Crónica de Fernando Lizama-Murphy
Hay en Rayén Quitral una gran cantante lírica en potencia, pues difícil es imaginar voz más fresca, de timbre más grato, de más fácil emisión y extensión igual todo lo que concurre a señalar en la joven artista de veinte años un cúmulo de cualidades naturales, de las que puede esperarse el máximo para el futuro.
La Prensa, Buenos Aires, 14 de septiembre de 1937.
Existen seres humanos a los que la naturaleza los dota de habilidades superiores. Muchos se pierden en el camino por falta de oportunidades, por problemas de carácter, porque sus contemporáneos no son capaces de valorarlos o porque el entorno no les permite su desarrollo.
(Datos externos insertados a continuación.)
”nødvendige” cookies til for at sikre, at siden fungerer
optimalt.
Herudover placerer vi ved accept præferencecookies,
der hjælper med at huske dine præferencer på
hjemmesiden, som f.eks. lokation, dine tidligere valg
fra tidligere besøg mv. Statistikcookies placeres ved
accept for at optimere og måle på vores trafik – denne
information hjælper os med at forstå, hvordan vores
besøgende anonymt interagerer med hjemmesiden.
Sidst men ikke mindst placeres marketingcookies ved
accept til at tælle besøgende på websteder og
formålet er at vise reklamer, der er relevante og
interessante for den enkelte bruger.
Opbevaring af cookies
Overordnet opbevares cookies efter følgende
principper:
Otros, como el caso de María Georgina Quitral Espinoza, nos muestran cómo una persona nacida en una situación de gran pobreza material, con esfuerzo y un poco de suerte puede destacar en un ambiente absolutamente opuesto a su realidad.
María Georgina nació el 7 de noviembre de 1916 en Iloca, caleta de pescadores ubicada en la desembocadura del río Mataquito, en cuya ribera murió combatiendo Lautaro, el más grande cacique araucano. Su padre, Fidel Quitral Correa, que falleció cuando la niña era muy pequeña, era un humilde peón agrícola cuya herencia mapuche, aparte del apellido, no era muy distinta a la de muchos campesinos de la zona central de Chile. La madre, que trabajaba como empleada doméstica en una casa ilocana, se llamaba Elena o Fidelina Espinoza Letelier.
Cuando la mujer enviudó decidió partir con sus tres hijos, Elsa, René (que sería arquero del club de fútbol Santiago Wanderers de Valparaíso) y María Georgina a establecerse en San Javier de Loncomilla, siempre en la zona central del país.
Ahí la futura cantante de ópera realizó sus estudios primarios hasta que su madre, quizá buscando mejores horizontes, decidió trasladar nuevamente su residencia, ahora estableciéndose en Curicó, donde la niña, que por esa época tenía siete años, comenzó a lucir su voz en reuniones familiares y en la iglesia.